Thanks for your interest in our usp_Scheduled_Jobs stored procedure, which generates a job schedule report. And thanks for finding a bug that can cause the stored procedure to report jobs with average run durations that are greater than their max run durations. Web Listing 1, which you can download from the SQL Server Magazine Web site (see the More on the Web box for instructions), shows the inaccurate code from the original stored procedure. Web Listing 2 (also available online) shows the fixed code, with Callout A highlighting the modification.

However, the stored procedure does format duration correctly. To understand how our stored procedure presents run duration, let's look at how SQL Server saves run duration information about a job and its steps.

According to SQL Server Books Online (BOL), run_duration is an integer column that is the "amount of time incurred in the execution of the job or step." What BOL doesn't clarify is whether the format is seconds, minutes, or some other unit of measure. However, by looking at the run_duration column's value and at how the SQL Server Agent reports Run Duration when you view a job's history, we found that SQL Server uses the format hhmmss. So, a run_duration value of 101 means 1 minute, 1 second.

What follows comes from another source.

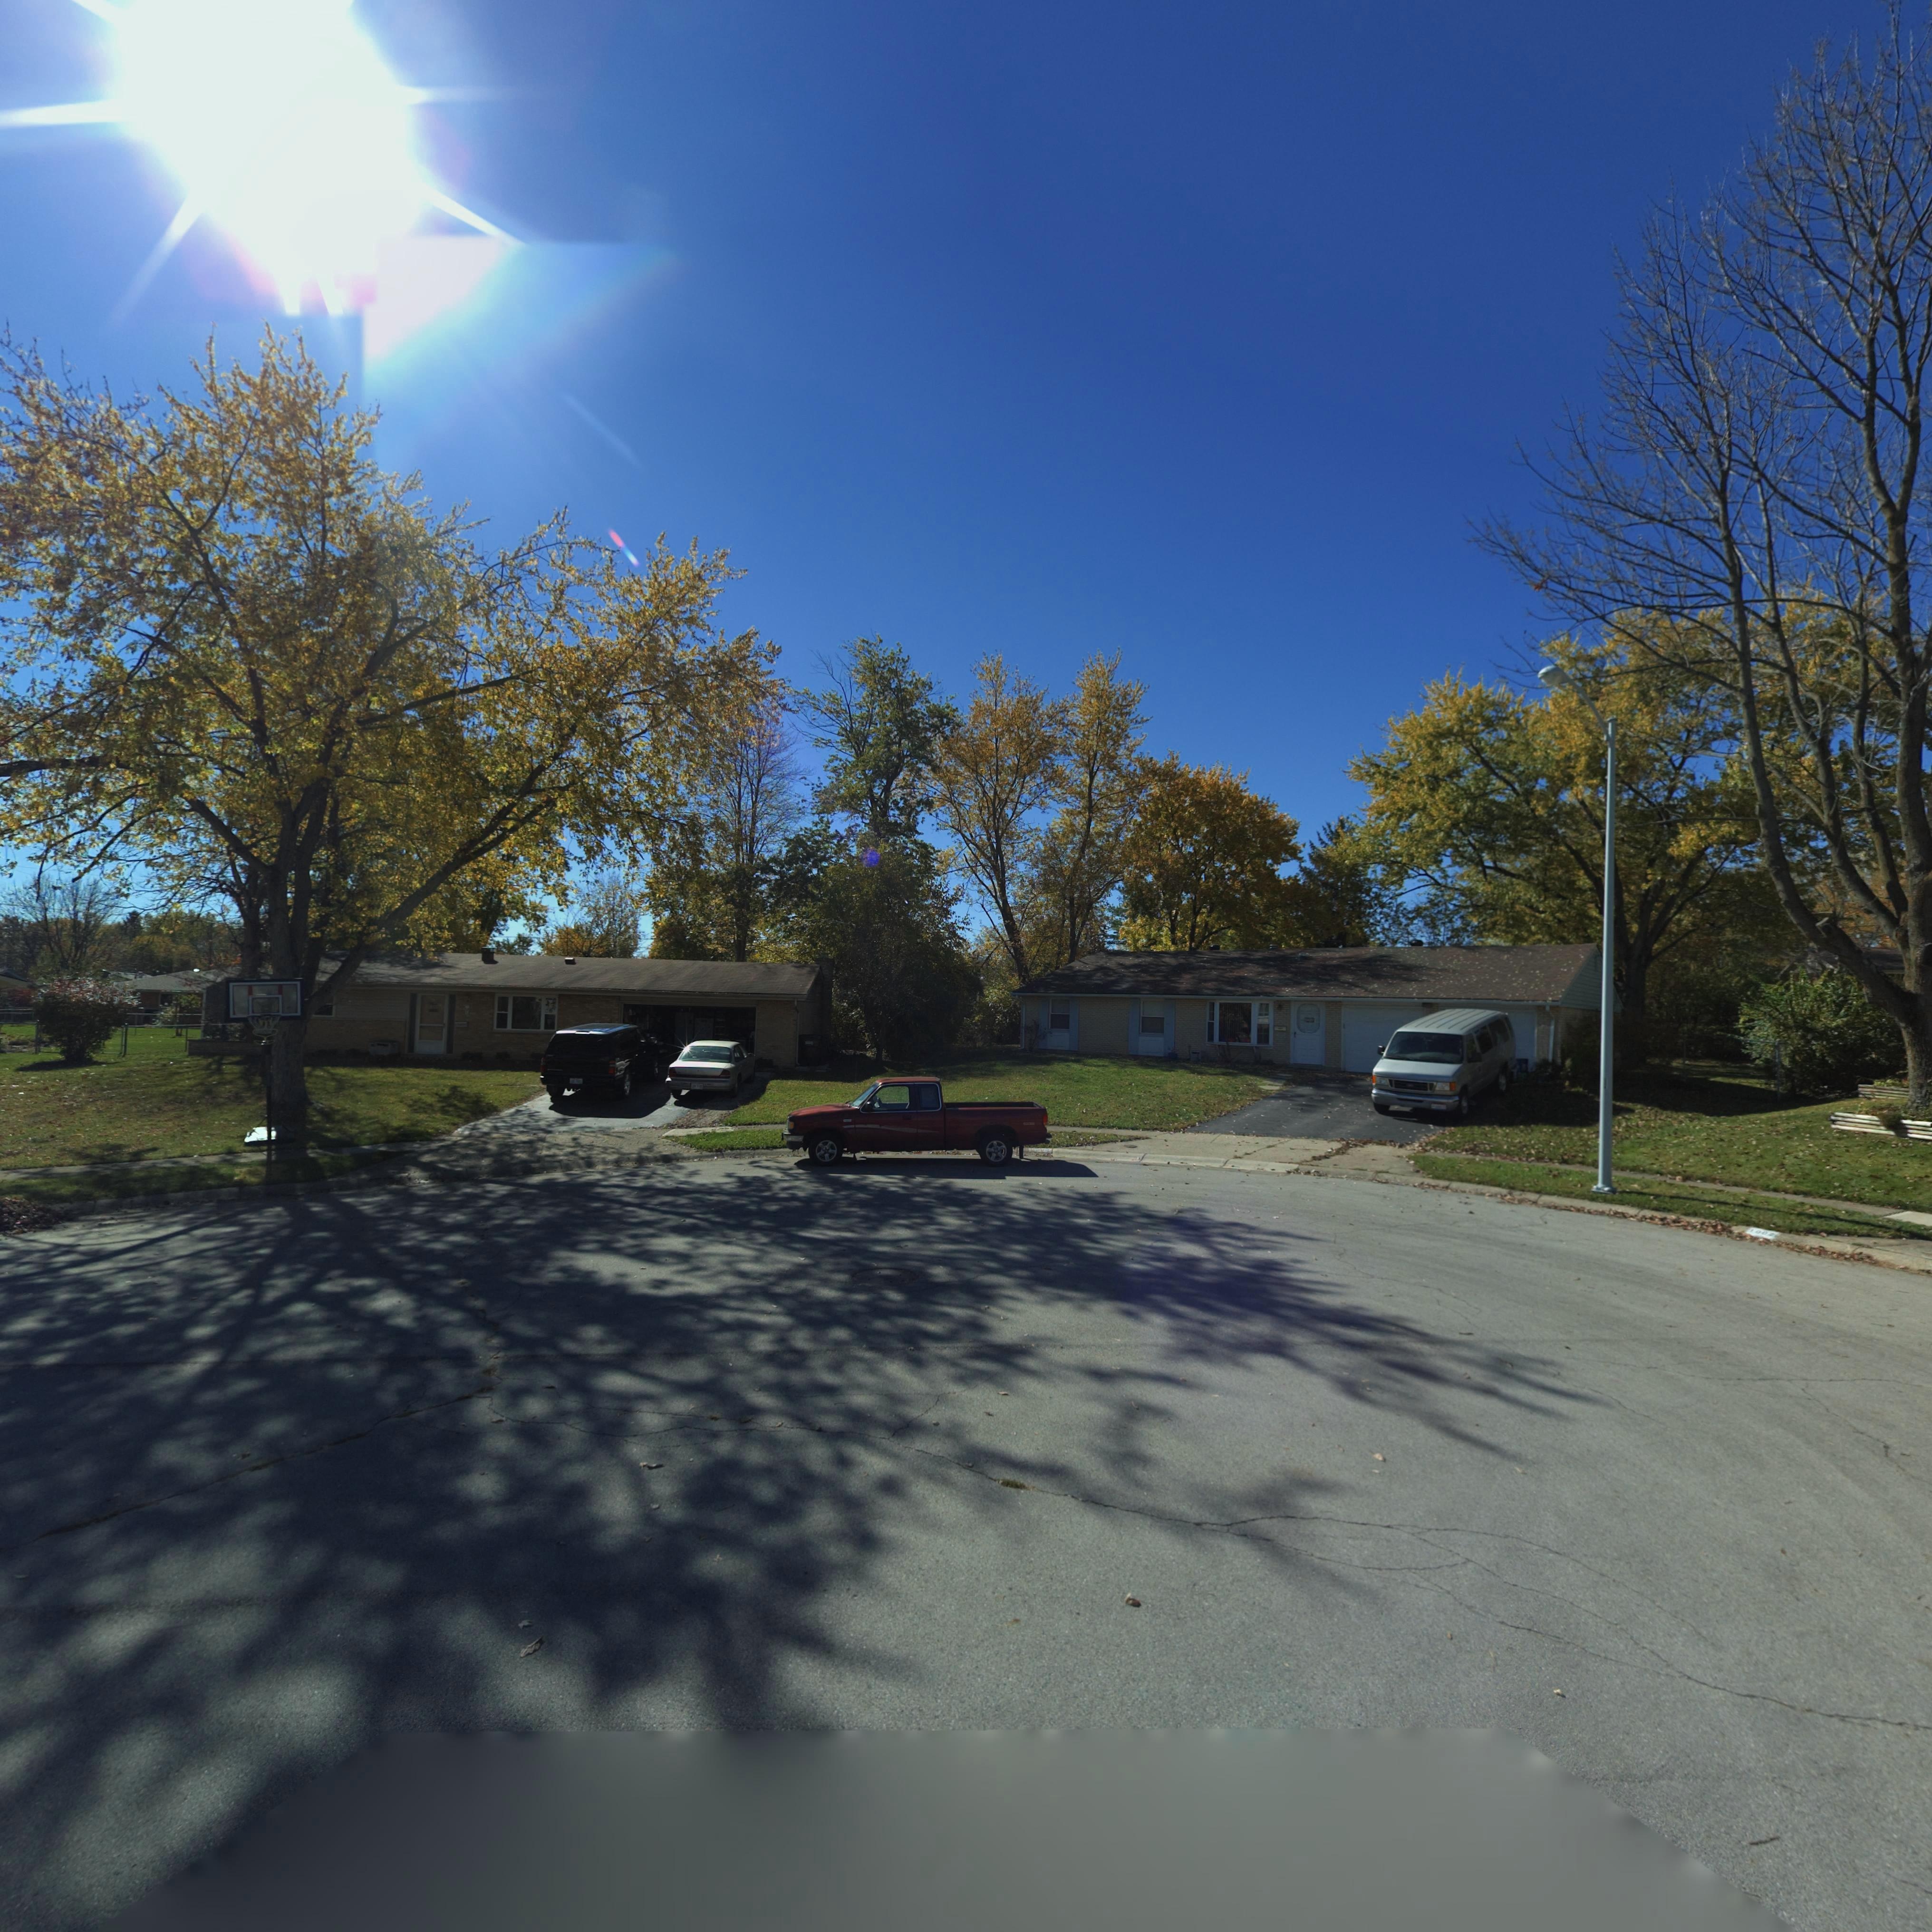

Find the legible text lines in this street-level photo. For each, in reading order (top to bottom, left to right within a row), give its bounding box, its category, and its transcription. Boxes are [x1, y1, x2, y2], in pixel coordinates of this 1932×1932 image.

[1747, 1228, 1776, 1237] StreetNumber: 100*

Finally, let's look at your concern about the stored procedure's ability to correctly calculate run durations for multistep jobs. Each time a job runs, sysjobhistory records how much time each step and the whole job takes. For example, running the query

SELECT, jh.step_id, jh.step_name, jh.run_date,
	jh.run_time, jh.run_duration
FROM msdb..sysjobhistory AS jh INNER JOIN
	msdb..sysjobs AS j
	   ON j.job_id = jh.job_id
ORDER BY, jh.run_date, jh.run_time, jh.step_id

on one of our servers produces the report that Figure 1 shows. As you can see in Figure 1, step 0 contains the sum of all the job steps. The stored procedure then returns only the rows where step_id equals 0—that is, the stored procedure returns only records that summarize the job steps.